_Aufgabe_
Welches Fahrrad wird im Lesetext als sehr handlich und sehr leicht beschrieben?

_Lesetext_
#####
So war unsere Reihenfolge:
Schaukel-Harley. (heiß geliebt)
Roll-Harley. (nö)
Bobby-Car. (naja)
BMW GS-Dreirad (naja)
Puky-Roller (naja)
Kawasaki-Laufrad (heiß geliebt)
Puky-Rad 12er (naja, für 4 Wochen)
Specialized Hotrock 16er (heiß geliebt, weil sehr handlich und sehr leicht. Aber sehr starke Bremsen, besser mit Puky anfangen.)

..hach, was geht es den Kids heute gut !


----------



## Pan Tau (27. April 2010)

...das sieht nach hochpreisigen Anschaffungen für die Zukunft aus - vielleicht kannst Du beim Dealer Deines Vertrauens eine Art Bike-Abo aushandeln... 






Dddakk schrieb:


> So war unsere Reihenfolge:
> Schaukel-Harley. (heiß geliebt)
> Roll-Harley. (nö)
> Bobby-Car. (naja)
> ...


----------



## Dddakk (27. April 2010)

..war alles Second Hand .   

Aber stimmt, mit den Kinder-Fahrzugen kann man arm werden. Aber es gibt ja dann wieder Ebay.


----------
#####
_Material_
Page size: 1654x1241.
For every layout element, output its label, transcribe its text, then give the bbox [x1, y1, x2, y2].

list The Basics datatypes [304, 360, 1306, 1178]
#####
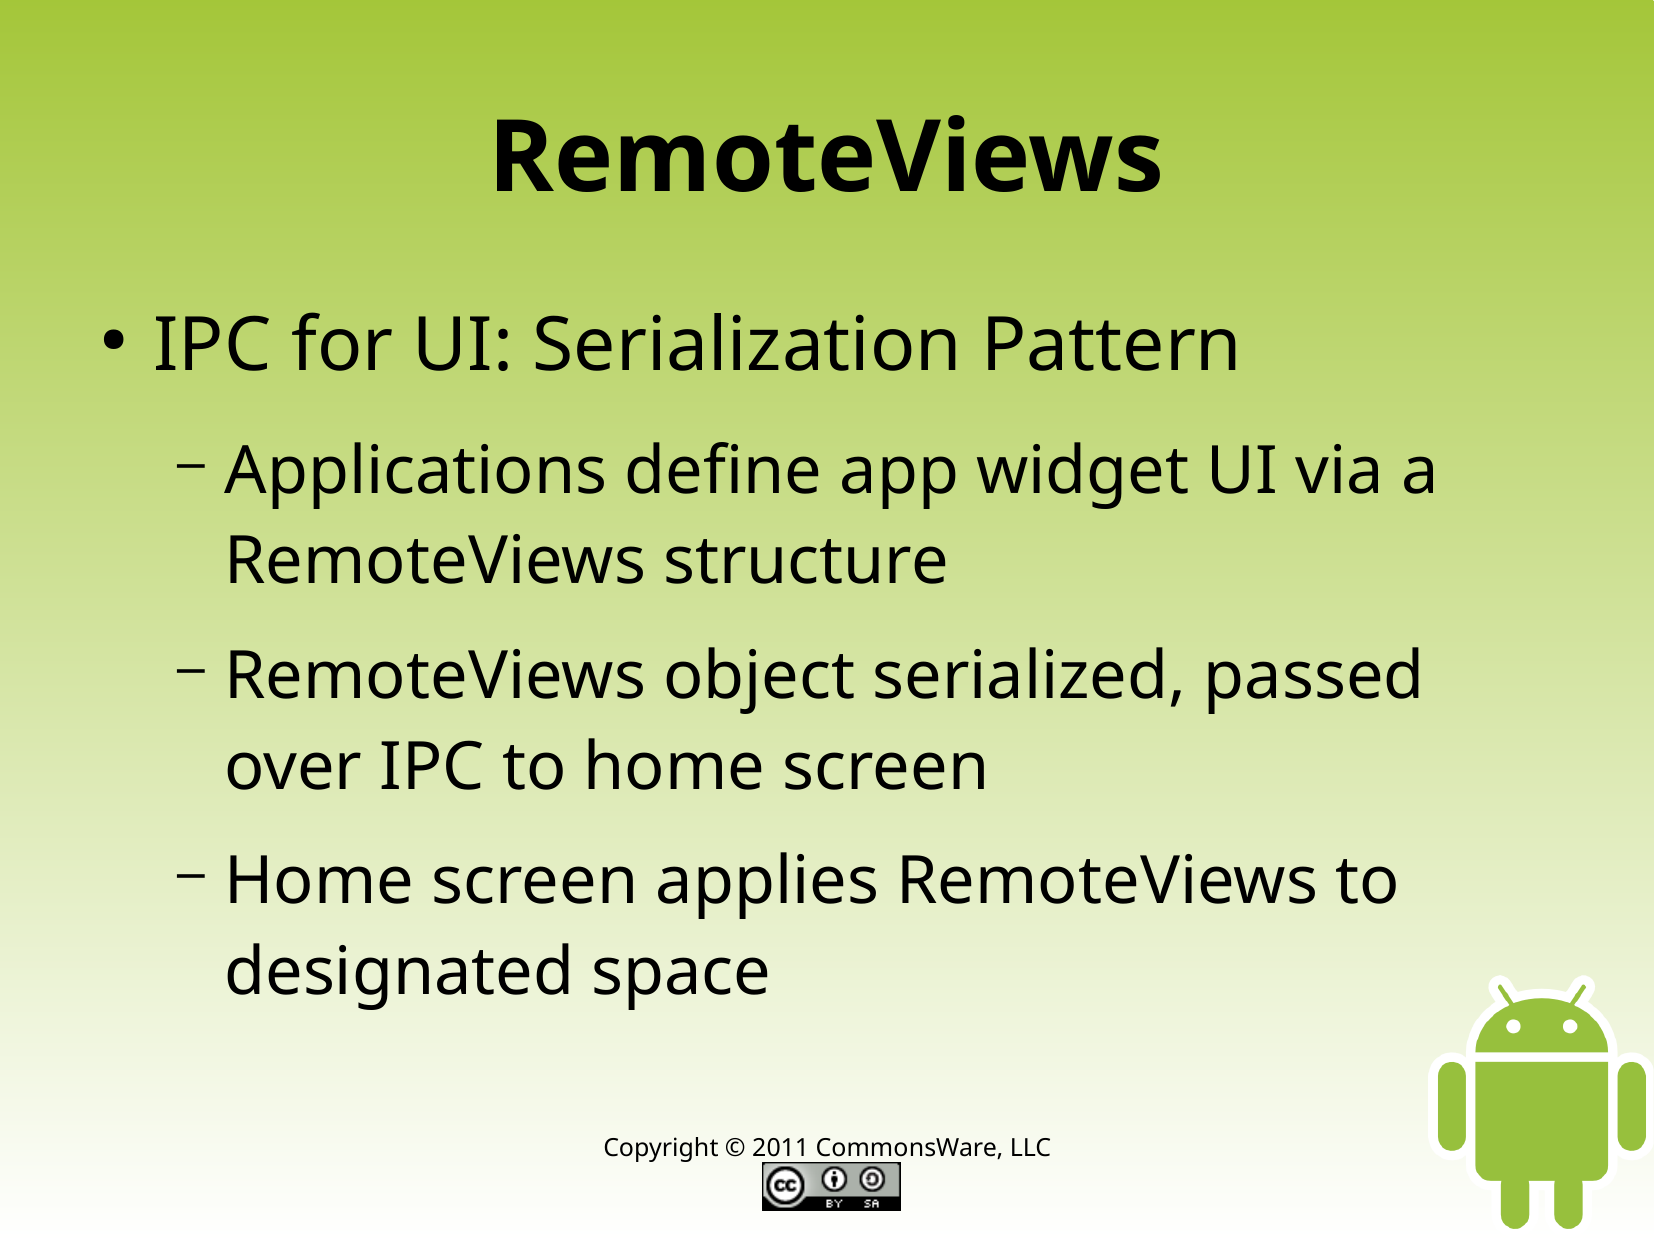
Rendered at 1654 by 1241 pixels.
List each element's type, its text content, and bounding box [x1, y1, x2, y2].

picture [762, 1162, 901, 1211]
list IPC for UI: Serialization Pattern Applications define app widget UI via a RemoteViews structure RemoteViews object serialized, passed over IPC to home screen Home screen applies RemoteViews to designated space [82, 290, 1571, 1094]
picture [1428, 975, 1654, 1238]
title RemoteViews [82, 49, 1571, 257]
#####
_Lösung_
Das Specialized Hotrock 16er.